I apologise if this question has been answered before, but my background is
a little different from most people using R, and the language we use seems
to be different! I am trying to analyse some nuclear physics data, which
consists of an ensemble of "energy" readings in a detector that, when
binned, form a number of Gaussian shaped peaks superimposed on a varying
background (see attached pdf image).

In my field, the common practice is to bin these readings into a histogram,
and then use a variety of chi-squared fitting techniques to fit a linear
background and Gaussian directly to the binned counts to obtain a position
and area under a peak. I understand that this is poor practice, especially
given my rather low counting rate, so I have been attempting to fit the raw
data with the fitdistrplus package (linked to from
http://www.r-bloggers.com/fitting-distributions-with-r).

I can fit an isolated Gaussian peak successfully using these methods (the
central peak in my attached image). However, I cannot find a suitable
distribution to account for the background in the peaks to the left of this
(which I assume to vary linearly under each peak for now). Is this possible
with usual distribution fitting methods, or should I stick to fitting the
binned data (possibly including some interval censoring corrections)?

Thank in advance for the help,
Richard Longland
-------------- next part --------------
A non-text attachment was scrubbed...
Name: SamplePeak.pdf
Type: application/pdf
Size: 6852 bytes
Desc: not available
URL: <https://stat.ethz.ch/pipermail/r-help/attachments/20130311/e2b51343/attachment.pdf>
#
On Mar 11, 2013, at 3:40 AM, Richard Longland wrote:

            
When you say "each peak" it suggests either that you know where peaks should be on the basis of theory or your eyeball-brain interaction is producing a filtered assessment of where your wetware peak detectors are registering a probable peak. Yu are implicitly creating some sort of distribution for the major peaks and then looking within the shoulders of those peaks for secondary peaks. (My detectors suggest perhaps as many 8 peaks but human beings are notorious for finding patterns in noise.) 

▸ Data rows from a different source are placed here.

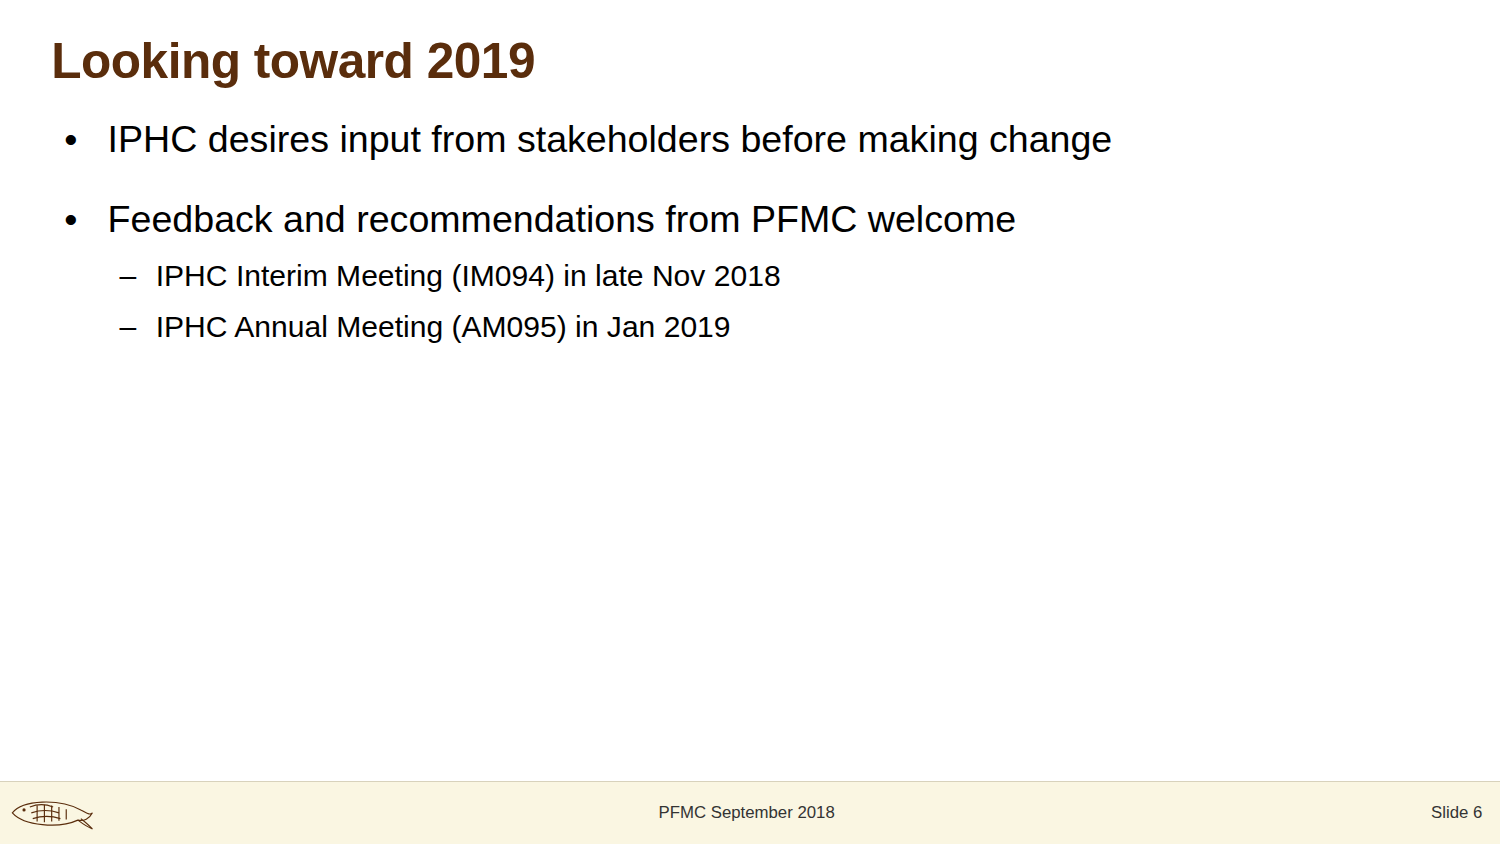Looking toward 2019
IPHC desires input from stakeholders before making change
Feedback and recommendations from PFMC welcome
IPHC Interim Meeting (IM094) in late Nov 2018
IPHC Annual Meeting (AM095) in Jan 2019
PFMC September 2018
Slide 6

You have a mixture distribution and one possibility is that these are mixtures of normal distributions (aka Gaussians) with different mixing proportions. I do not think the fitdistrplus functions are designed for that task. When I go looking for packages and functions to do a task I use the sos package and the `findFn` function therein:

install.packages("sos")
library(sos)
findFn("mixture of normals")

The function I see in that list of 93 candidates that seems most likely to address my understanding of the problem is:

http://finzi.psych.upenn.edu/R/library/mixtools/html/normalmixEM.html

But it also looks as though there are other candidates. I would not think that binning of the data should be needed. Leaving it in its original state should allow the proper estimation of the data features by algorithms, unless requested by package authors in their vignettes or help pages.